COMMENTS: Allegedly autobiographical in tone, this was South Africa’s first film in the avant-garde genre, one of its very few horror films, and also its first black comedy. It is now known to be an allegory about the South African situation in 1970 – showing said situation and the country’s inhabitants in the milieu of a home for the insane whose inmates’ lives are flipped by the arrival of a catatonic, mute mathematics professor, the “angel of discord”, as he is referred to by one of the loonies. Among this merry little band, we find a jilted bride (Hermien Dommisse) whose wedding portrait depicts her holding the hand of a faceless man who locked her up in this house until she went insane, a knife wielding nymphomaniac with Bible thumping parents (Katinka Heyns), an ex Ossewabrandwag soldier with an uncanny resemblance to John Vorster (Don Leonard), a judge (Jacques Loots) who went mad (and consequently hangs up the plants in the asylum’s hothouse in a makeshift gallows) after his daughter’s killer was let off scot free, and a psychotic, lovesick woman (Jill Kirkland) who continuously writes unsent letters to her dead daughter. Other characters include the sane, disabled artist Frans (Phillip Swanepoel) whose parents locked him up in the asylum because they were ashamed of him, and the Director of the asylum (Lourens Schultz), a weak-willed, gambling, drinking good-for-nothing, almost as mad as those he cares for, whose only purpose in life is to give injections and make his inmates swallow pills. The seemingly mad and mother-fixated Jannie Pienaar was supposedly based both on director Jans Rautenbach’s treatment by the critics and some of the more sensitive sections of the South African community, and Rautenbach’s experiences as a clinical psychologist. He finds himself restored to life because of two major factors: a love triangle which involves him and two of the inmates and the horrific finale when, on the suicide of one of those inmates, Jannie is condemned to death by hanging. For real. Not by his neck, but by his feet.

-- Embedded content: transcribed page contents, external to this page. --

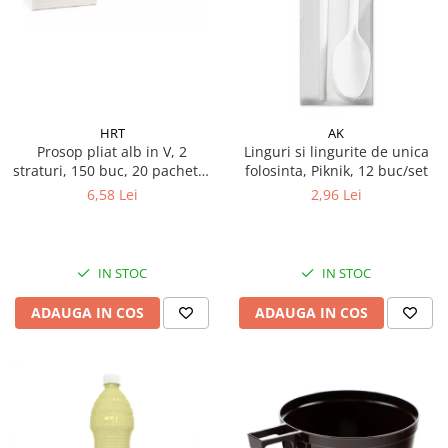
Galeti clasice
Lemn/ parchet/ laminat
Set mop + galeata
Piatra naturala/ placi ceramice
Perii
Universal
Perie de tavan
Detergenti textile
Perii diverse
Balsam de rufe
HRT
AK
Raclete
Prosop pliat alb in V, 2
Linguri si lingurite de unica
Aditivi spalare
straturi, 150 buc, 20 pachete/
folosinta, Piknik, 12 buc/set
Raclete geam
Detergent de rufe
bax
6,58 Lei
2,96 Lei
Raclete pardoseala
Indepartare pete
Bureti
Parfum rufe
Detergenti ultraconcentrati
Bureti canelati
IN STOC
IN STOC
Bureti metalici
Dezinfectanti, igienizanti
Bureti speciali
ADAUGA IN COS
ADAUGA IN COS
Insecticide
Bureti universali
Intretinere incaltaminte
Accesorii baie si bucatarie
Odorizante
Accesorii pe coduri de culori
Odorizante textile
Animale de companie
Odorizante baie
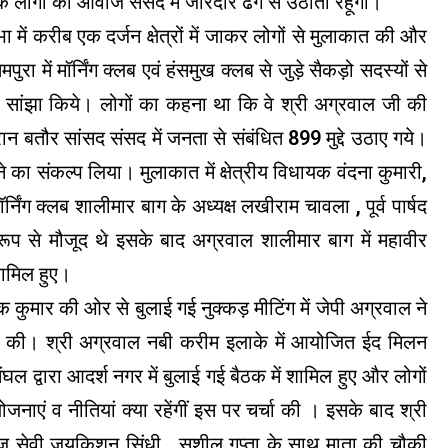
र के लोगों की आवाज संसद में जोरदार ढंग से उठाता रहूंगा।
 करीब एक दर्जन क्षेत्रों में जाकर लोगों से मुलाकात की और
ा में मॉर्निंग क्लब एवं हंसमुख क्लब से जुड़े सैकड़ो सदस्यों से
भव सांझा किये। लोगों का कहना था कि वे श्री अग्रवाल जी की
रान बतौर सांसद संसद में जनता से संबंधित 899 मुद्दे उठाए गये।
े का संकल्प लिया। मुलाकात में क्षेत्रीय विधायक वंदना कुमारी,
मॉर्निंग क्लब शालीमार बाग के अध्यक्ष लखीराम चावला , पूर्व पार्षद
प से मौजूद थे इसके बाद अग्रवाल शालीमार बाग में महावीर
 शामिल हुए।
कुमार की ओर से बुलाई गई नुक्कड़ मीटिंग में जेपी अग्रवाल ने
चर्चा की। श्री अग्रवाल नबी करीम इलाके में आयोजित ईद मिलन
ंघल द्वारा आदर्श नगर में बुलाई गई बैठक में शामिल हुए और लोगों
एं व नीतियां क्या रहेंगीं इस पर चर्चा की । इसके बाद श्री
ाज सेवी जयकिशन सिंधी , सुशील गुप्ता के साथ माता की चौकी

One would have to go very far back or far forward into the future of the South African film industry’s history to find a film as horrific, comic (yes, it is very funny in parts) and perfect as this, with brooding photography (courtesy David Dunn Yarker and Koos Roets, ACS ), an eerie credits puppet show in which the spectre of death intrudes and is frightened away, haunting music by Sam Sklair and oppressive, claustrophobic set and art design. To unsuspecting first time viewers, this film’s impact is still felt months and years later. Judging by its’ initial reception in 1970, it is clear that the movie going public in South Africa did not know that they were actually looking into a mirror with themselves as the subjects, notwithstanding the fact that each viewer of this film feels like they have just been dinged on the head with a very large, heavy board when the film ends.